*PROVIDED MATERIAL*.
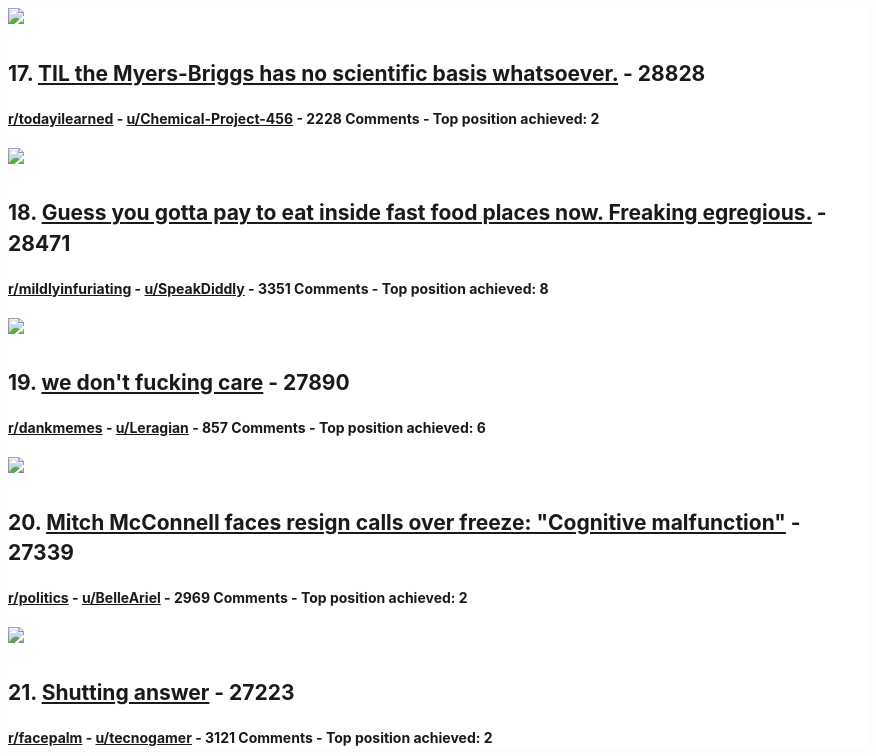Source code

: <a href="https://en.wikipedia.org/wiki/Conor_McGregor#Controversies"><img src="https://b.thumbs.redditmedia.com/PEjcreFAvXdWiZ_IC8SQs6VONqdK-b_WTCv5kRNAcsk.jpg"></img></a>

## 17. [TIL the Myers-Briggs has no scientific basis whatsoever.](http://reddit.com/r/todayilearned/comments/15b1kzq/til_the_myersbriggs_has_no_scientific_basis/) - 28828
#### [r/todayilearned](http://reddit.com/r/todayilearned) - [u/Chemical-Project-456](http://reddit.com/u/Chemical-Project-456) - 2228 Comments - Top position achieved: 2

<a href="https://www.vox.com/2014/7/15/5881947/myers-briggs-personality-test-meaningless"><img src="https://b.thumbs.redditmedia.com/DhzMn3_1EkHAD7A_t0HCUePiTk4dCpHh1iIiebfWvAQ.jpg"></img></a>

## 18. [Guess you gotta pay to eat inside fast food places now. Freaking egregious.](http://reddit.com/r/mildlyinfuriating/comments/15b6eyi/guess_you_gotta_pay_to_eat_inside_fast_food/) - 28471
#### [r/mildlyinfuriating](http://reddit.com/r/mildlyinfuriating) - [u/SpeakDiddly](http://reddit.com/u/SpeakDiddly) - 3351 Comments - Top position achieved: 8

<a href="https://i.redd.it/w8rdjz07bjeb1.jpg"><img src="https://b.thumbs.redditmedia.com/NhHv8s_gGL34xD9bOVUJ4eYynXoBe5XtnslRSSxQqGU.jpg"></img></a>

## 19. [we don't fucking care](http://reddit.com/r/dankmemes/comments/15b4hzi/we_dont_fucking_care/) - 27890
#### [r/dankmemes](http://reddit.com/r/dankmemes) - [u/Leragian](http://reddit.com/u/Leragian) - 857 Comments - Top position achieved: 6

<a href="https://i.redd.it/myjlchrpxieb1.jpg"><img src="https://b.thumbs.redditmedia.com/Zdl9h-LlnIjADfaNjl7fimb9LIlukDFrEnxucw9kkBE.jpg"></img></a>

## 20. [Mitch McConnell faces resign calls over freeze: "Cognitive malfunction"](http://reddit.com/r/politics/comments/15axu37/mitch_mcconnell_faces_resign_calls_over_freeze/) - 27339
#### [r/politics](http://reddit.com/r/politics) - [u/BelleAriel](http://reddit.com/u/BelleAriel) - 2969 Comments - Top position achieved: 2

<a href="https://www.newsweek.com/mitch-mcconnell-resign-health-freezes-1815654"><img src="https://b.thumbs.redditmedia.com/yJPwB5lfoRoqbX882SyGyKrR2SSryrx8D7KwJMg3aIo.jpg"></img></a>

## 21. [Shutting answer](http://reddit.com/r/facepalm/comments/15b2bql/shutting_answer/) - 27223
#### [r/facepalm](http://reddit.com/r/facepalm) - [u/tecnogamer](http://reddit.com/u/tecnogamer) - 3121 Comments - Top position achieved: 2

*TASK TO CARRY OUT*. Go through the data and show every line where "facepalm" occurs.

*EXERCISE SOLUTION*.
## 21. [Shutting answer](http://reddit.com/r/facepalm/comments/15b2bql/shutting_answer/) - 27223
#### [r/facepalm](http://reddit.com/r/facepalm) - [u/tecnogamer](http://reddit.com/u/tecnogamer) - 3121 Comments - Top position achieved: 2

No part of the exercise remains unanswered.